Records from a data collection
____________
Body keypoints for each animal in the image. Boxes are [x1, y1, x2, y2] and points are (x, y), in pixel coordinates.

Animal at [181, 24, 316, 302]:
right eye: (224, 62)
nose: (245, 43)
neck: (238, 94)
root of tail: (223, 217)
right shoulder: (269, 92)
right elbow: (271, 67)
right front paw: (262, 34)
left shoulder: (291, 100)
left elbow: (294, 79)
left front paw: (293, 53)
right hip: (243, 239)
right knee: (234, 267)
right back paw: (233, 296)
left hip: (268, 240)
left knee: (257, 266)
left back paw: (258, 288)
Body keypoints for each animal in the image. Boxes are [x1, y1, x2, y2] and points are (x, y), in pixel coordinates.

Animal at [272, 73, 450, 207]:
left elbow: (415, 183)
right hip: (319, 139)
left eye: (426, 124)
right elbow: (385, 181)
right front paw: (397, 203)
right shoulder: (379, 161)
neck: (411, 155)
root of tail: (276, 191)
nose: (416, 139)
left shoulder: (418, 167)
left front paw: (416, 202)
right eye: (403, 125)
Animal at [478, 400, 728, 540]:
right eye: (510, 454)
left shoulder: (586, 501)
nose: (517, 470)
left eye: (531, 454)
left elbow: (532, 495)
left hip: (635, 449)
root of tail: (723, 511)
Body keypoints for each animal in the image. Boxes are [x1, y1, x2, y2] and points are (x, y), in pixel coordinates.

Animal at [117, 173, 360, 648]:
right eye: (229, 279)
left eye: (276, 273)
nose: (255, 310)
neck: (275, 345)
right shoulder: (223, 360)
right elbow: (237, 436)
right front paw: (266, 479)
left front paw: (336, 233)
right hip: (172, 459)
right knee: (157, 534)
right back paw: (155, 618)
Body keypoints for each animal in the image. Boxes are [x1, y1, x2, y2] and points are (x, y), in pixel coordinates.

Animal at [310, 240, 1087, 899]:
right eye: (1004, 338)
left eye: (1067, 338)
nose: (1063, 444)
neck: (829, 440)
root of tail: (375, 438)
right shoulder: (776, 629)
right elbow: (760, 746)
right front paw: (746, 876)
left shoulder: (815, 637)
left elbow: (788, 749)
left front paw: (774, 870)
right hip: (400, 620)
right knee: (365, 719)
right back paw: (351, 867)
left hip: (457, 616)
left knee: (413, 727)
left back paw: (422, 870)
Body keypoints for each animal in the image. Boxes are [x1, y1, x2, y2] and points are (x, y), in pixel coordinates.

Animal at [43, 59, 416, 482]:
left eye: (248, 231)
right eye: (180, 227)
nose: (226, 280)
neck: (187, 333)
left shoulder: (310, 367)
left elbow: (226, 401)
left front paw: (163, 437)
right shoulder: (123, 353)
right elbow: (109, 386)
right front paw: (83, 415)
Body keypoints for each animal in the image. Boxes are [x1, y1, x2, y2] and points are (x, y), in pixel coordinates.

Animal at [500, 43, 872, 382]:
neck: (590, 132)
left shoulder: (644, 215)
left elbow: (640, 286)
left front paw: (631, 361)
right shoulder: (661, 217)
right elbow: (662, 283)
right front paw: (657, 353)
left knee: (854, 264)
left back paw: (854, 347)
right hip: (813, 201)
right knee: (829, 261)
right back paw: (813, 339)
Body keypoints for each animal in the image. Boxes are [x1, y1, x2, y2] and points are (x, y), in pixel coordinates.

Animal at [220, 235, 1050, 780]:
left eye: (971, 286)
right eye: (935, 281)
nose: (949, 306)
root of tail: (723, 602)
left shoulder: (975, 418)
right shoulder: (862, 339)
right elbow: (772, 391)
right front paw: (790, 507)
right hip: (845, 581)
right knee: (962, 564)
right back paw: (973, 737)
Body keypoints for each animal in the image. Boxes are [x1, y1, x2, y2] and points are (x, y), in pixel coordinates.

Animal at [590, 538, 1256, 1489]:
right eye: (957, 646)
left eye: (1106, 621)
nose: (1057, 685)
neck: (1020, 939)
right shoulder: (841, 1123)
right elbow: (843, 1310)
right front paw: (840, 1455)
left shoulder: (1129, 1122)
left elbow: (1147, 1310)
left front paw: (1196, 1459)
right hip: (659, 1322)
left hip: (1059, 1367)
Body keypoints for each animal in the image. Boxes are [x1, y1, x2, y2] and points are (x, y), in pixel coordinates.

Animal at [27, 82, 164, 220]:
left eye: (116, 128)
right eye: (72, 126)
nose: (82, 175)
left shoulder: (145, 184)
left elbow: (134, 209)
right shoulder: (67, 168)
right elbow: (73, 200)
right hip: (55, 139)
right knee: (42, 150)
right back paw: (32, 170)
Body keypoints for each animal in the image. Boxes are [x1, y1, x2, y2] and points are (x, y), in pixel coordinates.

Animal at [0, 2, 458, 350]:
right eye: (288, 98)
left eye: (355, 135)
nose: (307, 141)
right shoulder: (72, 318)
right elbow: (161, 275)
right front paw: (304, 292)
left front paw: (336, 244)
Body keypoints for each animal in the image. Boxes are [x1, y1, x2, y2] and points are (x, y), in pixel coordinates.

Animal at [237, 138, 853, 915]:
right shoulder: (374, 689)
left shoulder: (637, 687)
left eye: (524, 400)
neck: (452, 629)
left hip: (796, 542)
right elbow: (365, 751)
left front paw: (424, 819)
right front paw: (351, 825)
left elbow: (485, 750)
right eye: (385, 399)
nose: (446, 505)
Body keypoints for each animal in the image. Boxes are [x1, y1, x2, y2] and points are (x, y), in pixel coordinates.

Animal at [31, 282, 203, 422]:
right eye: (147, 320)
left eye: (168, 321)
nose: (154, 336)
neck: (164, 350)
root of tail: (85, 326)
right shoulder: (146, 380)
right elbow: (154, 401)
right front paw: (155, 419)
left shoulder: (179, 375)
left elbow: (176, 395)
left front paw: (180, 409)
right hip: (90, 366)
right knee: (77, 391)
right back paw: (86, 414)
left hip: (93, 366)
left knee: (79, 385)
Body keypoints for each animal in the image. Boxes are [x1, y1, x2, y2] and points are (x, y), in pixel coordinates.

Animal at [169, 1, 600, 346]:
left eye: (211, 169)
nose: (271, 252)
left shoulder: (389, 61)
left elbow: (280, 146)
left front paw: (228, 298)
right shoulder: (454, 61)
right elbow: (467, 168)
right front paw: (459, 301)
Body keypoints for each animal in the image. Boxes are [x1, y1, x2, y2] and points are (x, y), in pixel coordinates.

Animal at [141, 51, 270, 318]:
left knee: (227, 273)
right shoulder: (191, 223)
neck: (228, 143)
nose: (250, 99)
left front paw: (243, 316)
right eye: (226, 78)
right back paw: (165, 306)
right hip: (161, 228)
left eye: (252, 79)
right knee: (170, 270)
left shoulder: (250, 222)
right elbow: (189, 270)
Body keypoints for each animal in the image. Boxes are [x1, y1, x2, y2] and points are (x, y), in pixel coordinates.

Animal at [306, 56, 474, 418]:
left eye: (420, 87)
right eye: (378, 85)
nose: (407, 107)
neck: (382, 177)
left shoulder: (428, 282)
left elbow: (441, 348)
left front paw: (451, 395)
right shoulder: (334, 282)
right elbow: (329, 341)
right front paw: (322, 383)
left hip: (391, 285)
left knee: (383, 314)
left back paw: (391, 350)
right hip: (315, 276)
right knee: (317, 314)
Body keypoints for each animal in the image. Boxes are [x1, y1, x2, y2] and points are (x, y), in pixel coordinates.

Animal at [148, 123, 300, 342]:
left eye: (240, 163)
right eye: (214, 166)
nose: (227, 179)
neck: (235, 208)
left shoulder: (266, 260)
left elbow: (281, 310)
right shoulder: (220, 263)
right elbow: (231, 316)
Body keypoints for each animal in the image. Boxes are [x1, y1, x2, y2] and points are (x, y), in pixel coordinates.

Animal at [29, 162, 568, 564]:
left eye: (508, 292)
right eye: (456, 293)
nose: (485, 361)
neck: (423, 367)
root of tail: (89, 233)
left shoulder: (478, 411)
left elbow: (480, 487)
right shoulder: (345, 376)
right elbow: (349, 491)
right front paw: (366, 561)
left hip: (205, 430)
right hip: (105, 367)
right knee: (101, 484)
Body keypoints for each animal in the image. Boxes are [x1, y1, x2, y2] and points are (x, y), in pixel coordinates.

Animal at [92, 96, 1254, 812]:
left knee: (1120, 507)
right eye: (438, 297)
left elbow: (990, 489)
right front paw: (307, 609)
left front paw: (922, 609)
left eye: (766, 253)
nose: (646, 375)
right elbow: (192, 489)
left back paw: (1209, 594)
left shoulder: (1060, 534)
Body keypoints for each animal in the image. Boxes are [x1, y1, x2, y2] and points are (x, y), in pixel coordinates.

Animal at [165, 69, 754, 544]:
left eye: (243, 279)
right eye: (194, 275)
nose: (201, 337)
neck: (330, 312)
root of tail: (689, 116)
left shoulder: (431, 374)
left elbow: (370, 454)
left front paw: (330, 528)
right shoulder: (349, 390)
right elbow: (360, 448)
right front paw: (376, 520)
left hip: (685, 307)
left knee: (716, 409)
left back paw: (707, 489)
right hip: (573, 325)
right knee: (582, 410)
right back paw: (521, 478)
____________
Word for word, restate the data above from its first line down to and including the line with "neck: (275, 345)".

▶ RESPONSE AREA
Body keypoints for each animal in the image. Boxes are [x1, y1, x2, y2] and points are (x, y), in pixel coordinates.

Animal at [181, 24, 316, 302]:
right eye: (224, 62)
nose: (245, 43)
neck: (238, 94)
root of tail: (223, 217)
right shoulder: (269, 92)
right elbow: (271, 67)
right front paw: (262, 34)
left shoulder: (291, 100)
left elbow: (294, 79)
left front paw: (293, 53)
right hip: (243, 239)
right knee: (234, 267)
right back paw: (233, 296)
left hip: (268, 240)
left knee: (257, 266)
left back paw: (258, 288)
Body keypoints for each animal in the image. Boxes are [x1, y1, x2, y2] and points are (x, y), in pixel coordinates.

Animal at [272, 73, 450, 207]:
left elbow: (415, 183)
right hip: (319, 139)
left eye: (426, 124)
right elbow: (385, 181)
right front paw: (397, 203)
right shoulder: (379, 161)
neck: (411, 155)
root of tail: (276, 191)
nose: (416, 139)
left shoulder: (418, 167)
left front paw: (416, 202)
right eye: (403, 125)
Animal at [478, 400, 728, 540]:
right eye: (510, 454)
left shoulder: (586, 501)
nose: (517, 470)
left eye: (531, 454)
left elbow: (532, 495)
left hip: (635, 449)
root of tail: (723, 511)
Body keypoints for each animal in the image. Boxes are [x1, y1, x2, y2] and points are (x, y), in pixel coordinates.

Animal at [117, 173, 360, 648]:
right eye: (229, 279)
left eye: (276, 273)
nose: (255, 310)
neck: (275, 345)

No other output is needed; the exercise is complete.